## Task details
From the data below, repeat exactly the lines from the line with "We know that $u = x-2y" to the line with "Now we want to minimize this", both included.

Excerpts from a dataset
═══

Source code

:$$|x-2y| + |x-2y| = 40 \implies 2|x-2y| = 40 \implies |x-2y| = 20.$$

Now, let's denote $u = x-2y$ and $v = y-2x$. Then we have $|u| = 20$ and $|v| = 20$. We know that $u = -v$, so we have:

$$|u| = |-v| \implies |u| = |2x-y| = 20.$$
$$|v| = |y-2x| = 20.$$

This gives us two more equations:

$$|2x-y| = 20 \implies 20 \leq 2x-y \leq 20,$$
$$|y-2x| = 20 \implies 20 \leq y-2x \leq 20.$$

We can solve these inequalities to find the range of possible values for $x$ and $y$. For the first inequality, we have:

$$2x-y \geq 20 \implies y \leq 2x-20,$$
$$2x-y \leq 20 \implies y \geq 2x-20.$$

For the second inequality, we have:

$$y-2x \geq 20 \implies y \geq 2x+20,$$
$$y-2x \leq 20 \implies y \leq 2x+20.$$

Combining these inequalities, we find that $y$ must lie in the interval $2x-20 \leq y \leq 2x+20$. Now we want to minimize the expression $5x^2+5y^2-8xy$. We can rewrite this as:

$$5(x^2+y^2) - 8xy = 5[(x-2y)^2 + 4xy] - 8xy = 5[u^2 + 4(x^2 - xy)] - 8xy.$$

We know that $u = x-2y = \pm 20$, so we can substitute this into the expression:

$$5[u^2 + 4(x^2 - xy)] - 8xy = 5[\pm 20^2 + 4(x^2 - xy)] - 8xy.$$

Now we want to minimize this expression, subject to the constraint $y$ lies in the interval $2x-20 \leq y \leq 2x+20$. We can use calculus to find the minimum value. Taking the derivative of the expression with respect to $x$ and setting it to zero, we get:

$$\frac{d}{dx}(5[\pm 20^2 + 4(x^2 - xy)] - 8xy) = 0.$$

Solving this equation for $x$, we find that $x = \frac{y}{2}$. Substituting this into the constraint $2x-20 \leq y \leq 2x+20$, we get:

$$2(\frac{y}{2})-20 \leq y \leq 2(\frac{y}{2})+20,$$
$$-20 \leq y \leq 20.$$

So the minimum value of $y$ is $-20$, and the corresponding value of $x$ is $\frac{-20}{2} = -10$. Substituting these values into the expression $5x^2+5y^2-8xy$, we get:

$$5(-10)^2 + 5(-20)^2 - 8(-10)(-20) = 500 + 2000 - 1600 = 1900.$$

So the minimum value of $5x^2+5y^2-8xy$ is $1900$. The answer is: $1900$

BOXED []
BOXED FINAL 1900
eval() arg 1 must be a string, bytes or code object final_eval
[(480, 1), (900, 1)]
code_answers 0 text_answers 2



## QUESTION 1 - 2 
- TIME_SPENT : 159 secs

═══

## Response for this exercise
We know that $u = x-2y = \pm 20$, so we can substitute this into the expression:

$$5[u^2 + 4(x^2 - xy)] - 8xy = 5[\pm 20^2 + 4(x^2 - xy)] - 8xy.$$

Now we want to minimize this expression, subject to the constraint $y$ lies in the interval $2x-20 \leq y \leq 2x+20$. We can use calculus to find the minimum value. Taking the derivative of the expression with respect to $x$ and setting it to zero, we get:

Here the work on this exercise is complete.